EXERCISE PROMPT
Copy out all of the material below word for word, leaving out the pictures.

───── SOURCE DATA

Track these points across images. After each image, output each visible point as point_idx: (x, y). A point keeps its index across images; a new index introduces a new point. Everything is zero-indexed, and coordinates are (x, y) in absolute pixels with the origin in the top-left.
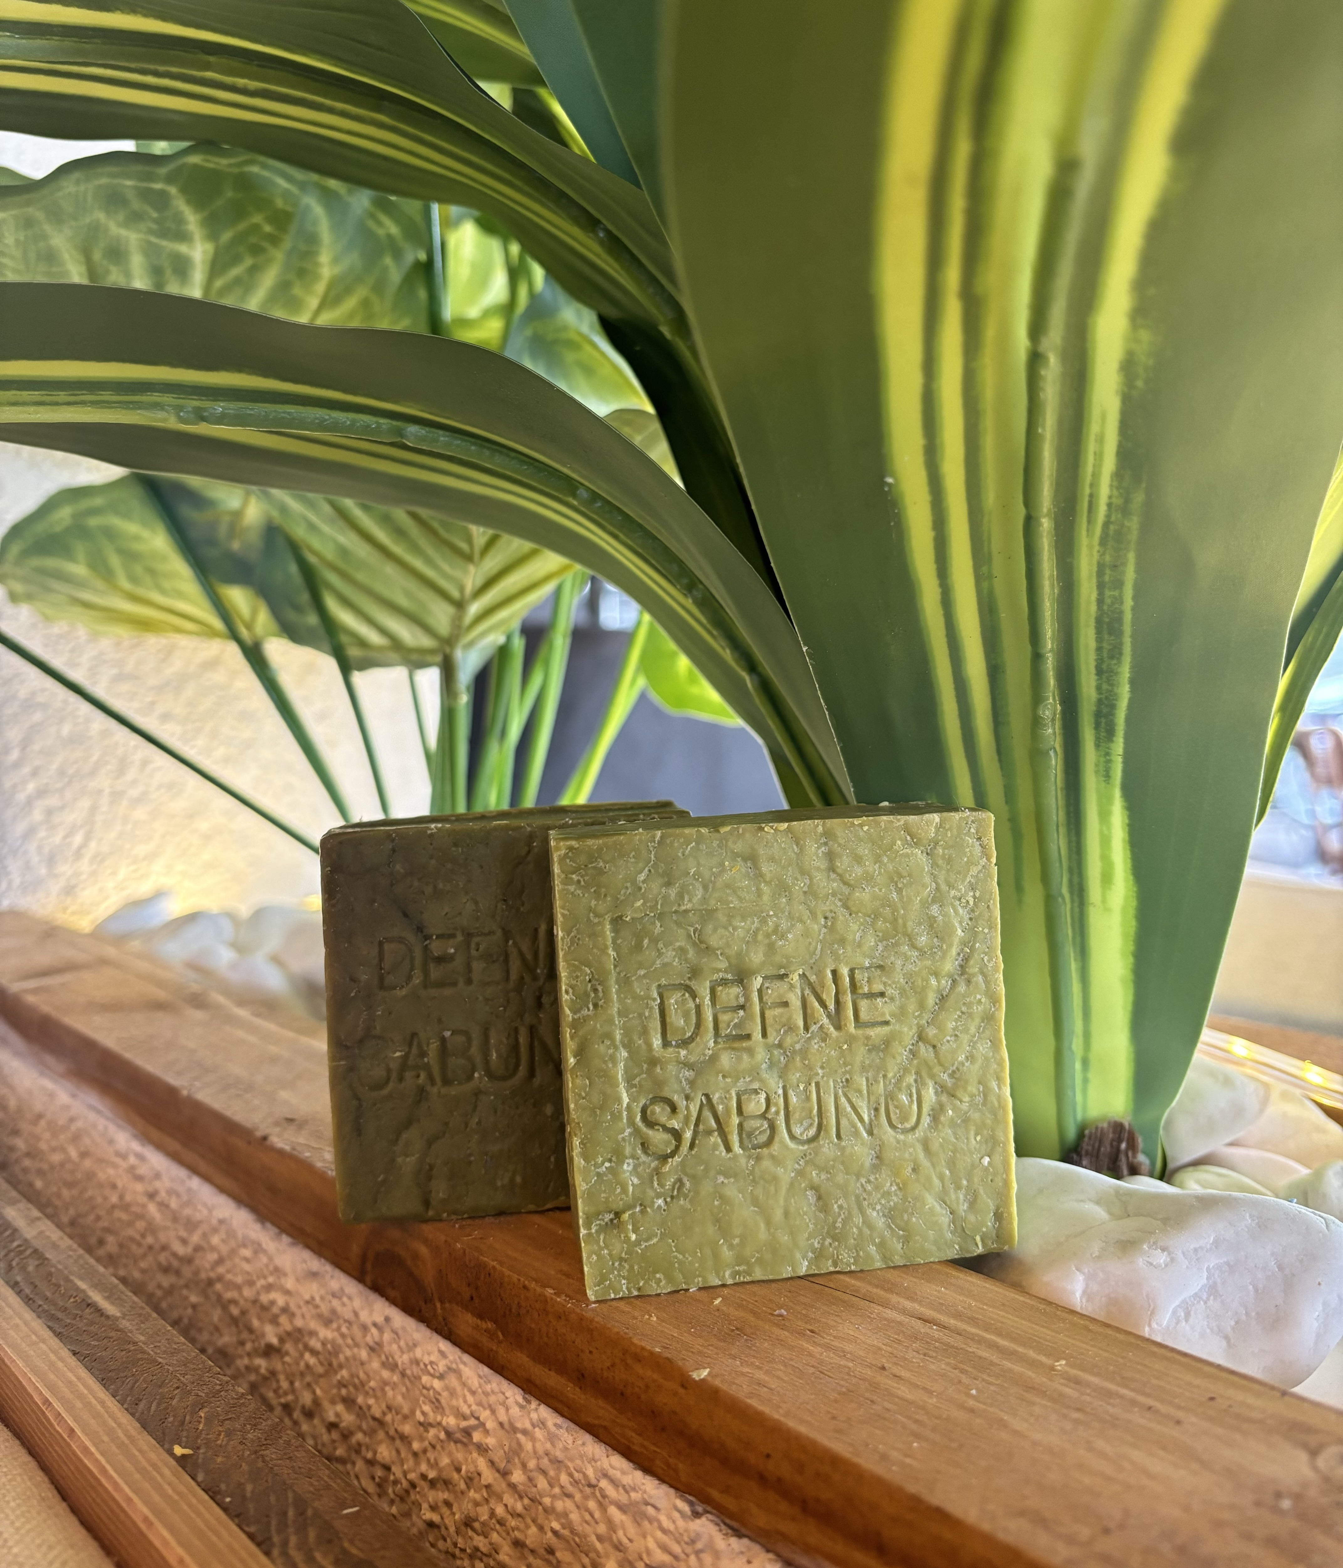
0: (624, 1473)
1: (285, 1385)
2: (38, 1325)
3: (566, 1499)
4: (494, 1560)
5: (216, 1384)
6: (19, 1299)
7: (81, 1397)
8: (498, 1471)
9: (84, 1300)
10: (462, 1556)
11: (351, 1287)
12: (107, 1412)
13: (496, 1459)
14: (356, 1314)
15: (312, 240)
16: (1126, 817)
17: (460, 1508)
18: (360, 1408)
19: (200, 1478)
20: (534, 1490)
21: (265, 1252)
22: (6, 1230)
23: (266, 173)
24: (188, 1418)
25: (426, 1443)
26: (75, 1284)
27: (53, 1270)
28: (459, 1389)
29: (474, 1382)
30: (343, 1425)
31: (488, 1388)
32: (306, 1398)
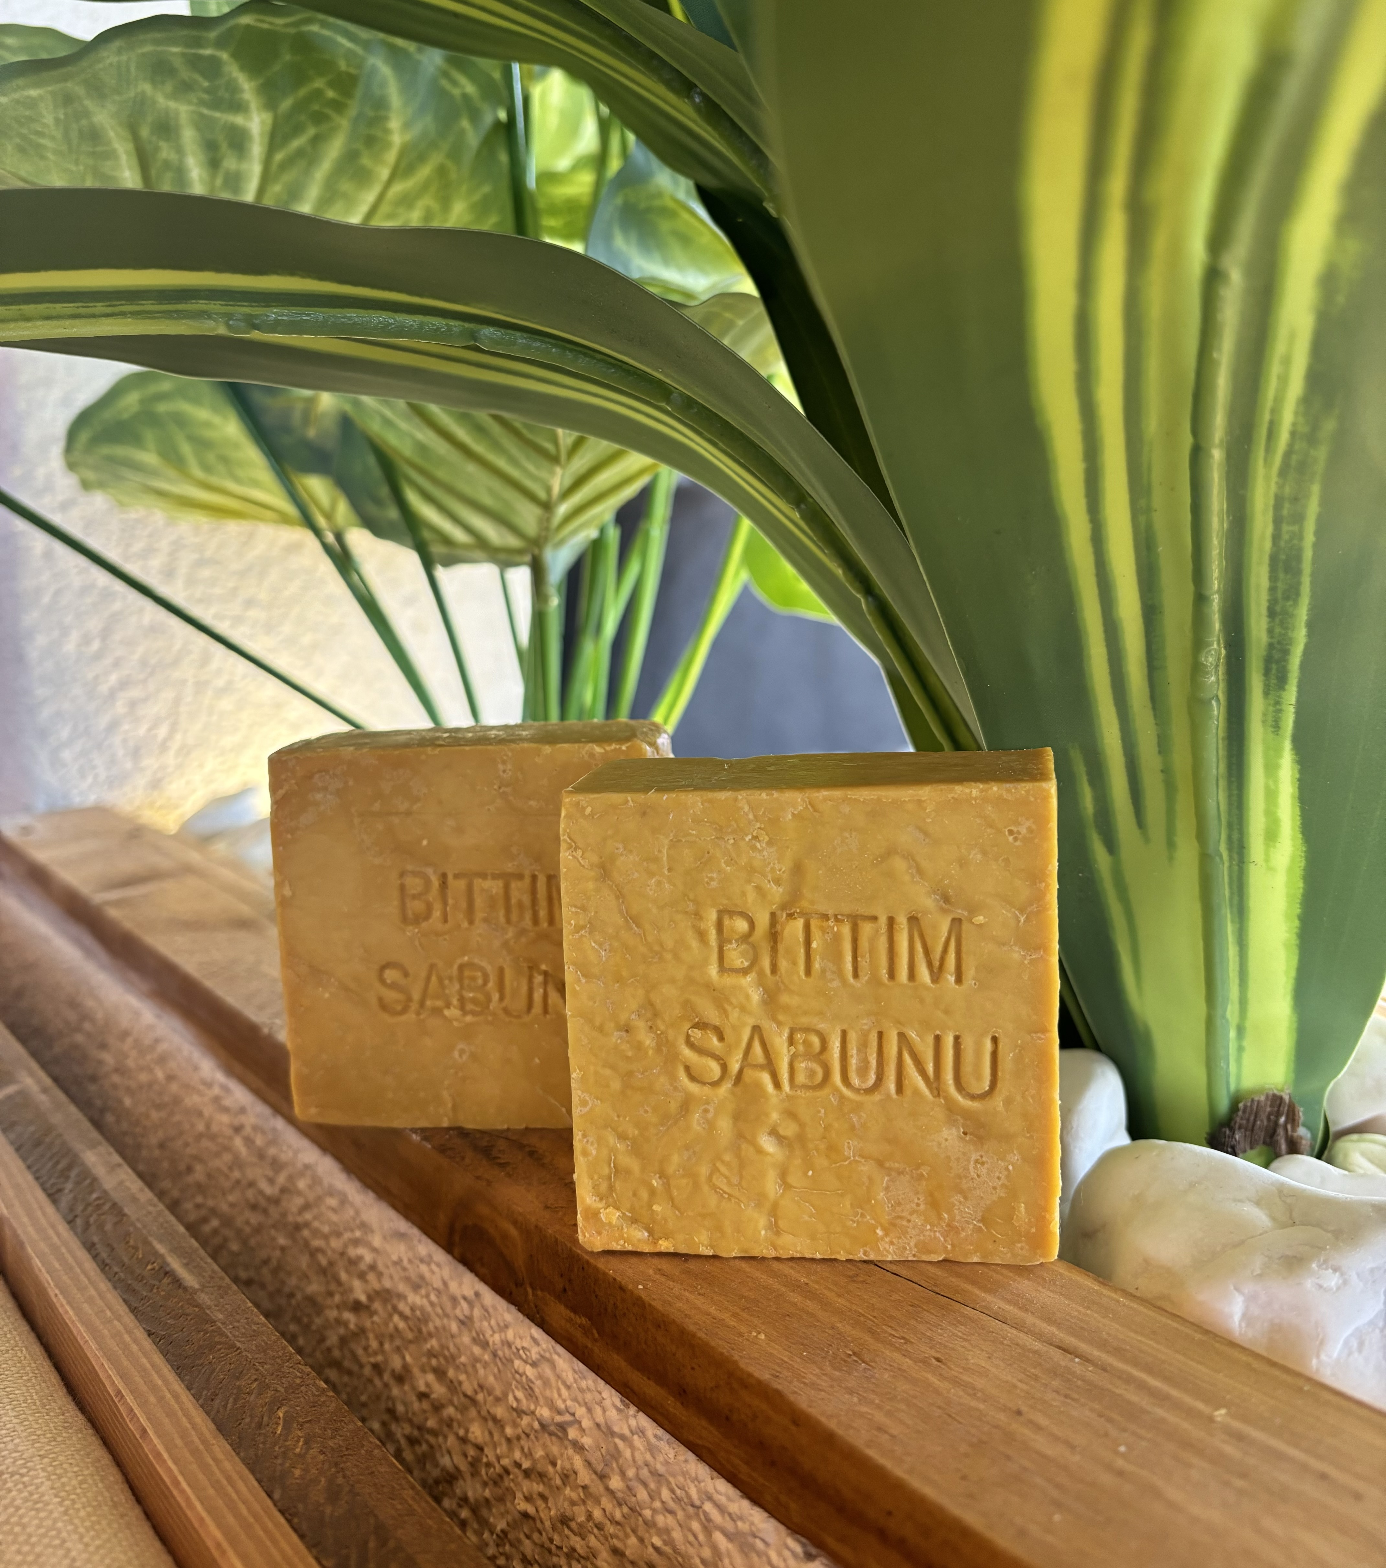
0: (729, 1499)
1: (374, 1344)
2: (114, 1298)
3: (668, 1515)
4: (592, 1564)
5: (297, 1377)
6: (94, 1265)
7: (154, 1388)
8: (596, 1473)
9: (162, 1267)
10: (559, 1553)
11: (440, 1256)
12: (182, 1409)
13: (593, 1461)
14: (445, 1284)
15: (380, 105)
16: (1296, 771)
17: (556, 1504)
18: (451, 1382)
19: (277, 1495)
20: (634, 1499)
21: (352, 1204)
22: (85, 1179)
23: (326, 33)
24: (266, 1419)
25: (520, 1431)
26: (153, 1248)
27: (131, 1229)
28: (553, 1379)
29: (570, 1377)
30: (434, 1396)
31: (583, 1384)
32: (396, 1363)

──────────

RESPONSE BOX
Track these points across images. After each image, output each visible point as point_idx: (x, y). A point keeps its index across images; a new index introduces a new point. Everything is zero-indexed, and coordinates are (x, y) in absolute pixels with the origin in the top-left.
0: (624, 1473)
1: (285, 1385)
2: (38, 1325)
3: (566, 1499)
4: (494, 1560)
5: (216, 1384)
6: (19, 1299)
7: (81, 1397)
8: (498, 1471)
9: (84, 1300)
10: (462, 1556)
11: (351, 1287)
12: (107, 1412)
13: (496, 1459)
14: (356, 1314)
15: (312, 240)
16: (1126, 817)
17: (460, 1508)
18: (360, 1408)
19: (200, 1478)
20: (534, 1490)
21: (265, 1252)
22: (6, 1230)
23: (266, 173)
24: (188, 1418)
25: (426, 1443)
26: (75, 1284)
27: (53, 1270)
28: (459, 1389)
29: (474, 1382)
30: (343, 1425)
31: (488, 1388)
32: (306, 1398)
0: (729, 1499)
1: (374, 1344)
2: (114, 1298)
3: (668, 1515)
4: (592, 1564)
5: (297, 1377)
6: (94, 1265)
7: (154, 1388)
8: (596, 1473)
9: (162, 1267)
10: (559, 1553)
11: (440, 1256)
12: (182, 1409)
13: (593, 1461)
14: (445, 1284)
15: (380, 105)
16: (1296, 771)
17: (556, 1504)
18: (451, 1382)
19: (277, 1495)
20: (634, 1499)
21: (352, 1204)
22: (85, 1179)
23: (326, 33)
24: (266, 1419)
25: (520, 1431)
26: (153, 1248)
27: (131, 1229)
28: (553, 1379)
29: (570, 1377)
30: (434, 1396)
31: (583, 1384)
32: (396, 1363)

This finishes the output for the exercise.